Subject change.

“She gave it to me when she dropped me off. I haven’t looked at it.”

Lenora nods. “Well, maybe you should set it up and see if someone wants to come by. Riley or Caleb…”

“Is that okay?” I ask. “I don’t want to intrude.”

“It isn’t intrusive for you to have someone to support you,” she says quietly. “God knows the whole family was here when Josie—”

I watch her out of the corner of my eye. I don’t want to ask, but at the same time…

“They brought her here?”

“She was cold,” she whispers. “By the time they found her. It was an unusually cold night, so her temperature was too low. I guess you can’t declare someone dead until they’re…”

Warm and dead. I’d heard that on a television show or two.

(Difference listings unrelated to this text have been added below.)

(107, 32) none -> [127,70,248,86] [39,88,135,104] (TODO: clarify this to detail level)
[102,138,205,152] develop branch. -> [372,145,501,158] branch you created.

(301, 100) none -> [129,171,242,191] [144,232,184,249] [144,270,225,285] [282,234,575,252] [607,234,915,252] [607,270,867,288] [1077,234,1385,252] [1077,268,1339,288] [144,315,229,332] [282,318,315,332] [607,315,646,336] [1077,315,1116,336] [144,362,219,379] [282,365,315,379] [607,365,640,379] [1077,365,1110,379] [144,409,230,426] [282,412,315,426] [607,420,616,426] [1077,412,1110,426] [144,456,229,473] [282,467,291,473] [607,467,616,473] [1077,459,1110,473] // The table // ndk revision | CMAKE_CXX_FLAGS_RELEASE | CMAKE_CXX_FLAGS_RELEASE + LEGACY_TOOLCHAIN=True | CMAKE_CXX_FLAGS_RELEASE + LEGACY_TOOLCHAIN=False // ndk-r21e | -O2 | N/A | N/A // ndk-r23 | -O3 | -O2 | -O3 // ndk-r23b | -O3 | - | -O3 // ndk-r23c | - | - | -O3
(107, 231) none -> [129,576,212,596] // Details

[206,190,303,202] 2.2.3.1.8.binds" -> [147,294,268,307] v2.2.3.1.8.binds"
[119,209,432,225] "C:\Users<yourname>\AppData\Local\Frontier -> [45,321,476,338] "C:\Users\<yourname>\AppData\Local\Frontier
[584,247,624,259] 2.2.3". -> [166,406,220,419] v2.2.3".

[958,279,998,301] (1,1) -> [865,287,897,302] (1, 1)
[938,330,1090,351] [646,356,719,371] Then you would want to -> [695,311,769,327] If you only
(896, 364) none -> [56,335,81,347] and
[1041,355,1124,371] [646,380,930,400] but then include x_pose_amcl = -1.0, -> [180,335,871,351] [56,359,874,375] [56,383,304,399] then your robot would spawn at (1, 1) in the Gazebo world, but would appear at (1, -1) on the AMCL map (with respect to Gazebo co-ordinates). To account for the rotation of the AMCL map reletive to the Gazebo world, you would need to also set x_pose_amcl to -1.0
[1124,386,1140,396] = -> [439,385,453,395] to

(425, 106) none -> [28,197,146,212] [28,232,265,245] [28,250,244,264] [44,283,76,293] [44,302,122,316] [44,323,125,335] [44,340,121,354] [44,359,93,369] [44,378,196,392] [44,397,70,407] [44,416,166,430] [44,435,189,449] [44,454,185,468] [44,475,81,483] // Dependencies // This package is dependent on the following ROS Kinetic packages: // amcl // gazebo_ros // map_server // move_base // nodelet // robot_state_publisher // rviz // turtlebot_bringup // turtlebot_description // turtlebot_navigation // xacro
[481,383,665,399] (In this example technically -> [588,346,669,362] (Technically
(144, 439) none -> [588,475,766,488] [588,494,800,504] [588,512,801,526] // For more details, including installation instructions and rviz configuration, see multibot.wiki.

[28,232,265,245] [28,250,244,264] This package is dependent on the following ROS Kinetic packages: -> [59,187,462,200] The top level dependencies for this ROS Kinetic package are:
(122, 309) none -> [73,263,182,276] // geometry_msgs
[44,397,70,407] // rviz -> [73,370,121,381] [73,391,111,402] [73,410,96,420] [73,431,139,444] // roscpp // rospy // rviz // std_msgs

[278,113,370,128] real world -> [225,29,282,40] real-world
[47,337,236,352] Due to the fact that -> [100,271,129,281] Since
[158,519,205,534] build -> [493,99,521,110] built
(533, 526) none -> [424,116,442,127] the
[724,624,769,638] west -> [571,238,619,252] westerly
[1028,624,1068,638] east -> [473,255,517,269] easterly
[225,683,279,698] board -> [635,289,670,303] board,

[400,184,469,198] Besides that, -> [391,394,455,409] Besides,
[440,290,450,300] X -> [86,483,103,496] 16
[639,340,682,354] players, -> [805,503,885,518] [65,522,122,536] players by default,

“Yeah,” I mutter, just so she doesn’t have to say it out loud.

How awful? Knowing they were warming up your frozen daughter just down the hall, and she probably is already dead—but who really knew?

“I’m sorry you’ve had to be back here,” I say.

She waves me off. “It was a long time ago. Robert and I were very different people.”

“Funny, I used to say that about Caleb and me.”

“You should call him.” She presses her lips together. “You’ve been staying with his…”

“Friend’s family,” I supply. “Is he technically a foster, too?”

She shrugs. “Benjamin Asher left behind an odd will, I heard once. It was all Rose Hill could talk about. His disgraced wife and scorned brother.”

My eyes go wide. “What?”

“I’m not too sure about the details—Robert and I were still getting our feet wet in town. My first big job was transitioning the Asher firm over to Prinze Industries, but we were still in the city at that point. After a successful merger, my company paid for our relocation.”

“Oh, wow. So, you knew Caleb’s dad?” And you never mentioned he was dead?

“I only met him twice. Once to discuss his future at Prinze Industries, and the second time when he signed the paperwork.” She shakes her head. “That wasn’t long before…”

“But back to the will…”

“Oh, yes. It was all over town—especially my coworkers, honestly, they’re gossiping fools—that Benjamin had left everything to his son.”

“Are you sure?”

She laughs. “Not in the slightest.”

I mull it over. Taking it with a grain of salt, even if Caleb’s dad had left him most of what he owned, it was still a sizeable chunk. And it would explain his uncle’s fury. And his mother’s… His mother’s what? She’s been missing from the story this entire time.

“I think… I will make that phone call.”

She nods.

I fumble with the phone. My hands are steady now, thanks to the granola bar, and I unlock it with my usual password to find that everything from my previous phone has already been loaded onto this one.

Suspicion gnaws at me, but nothing seems unusual about it.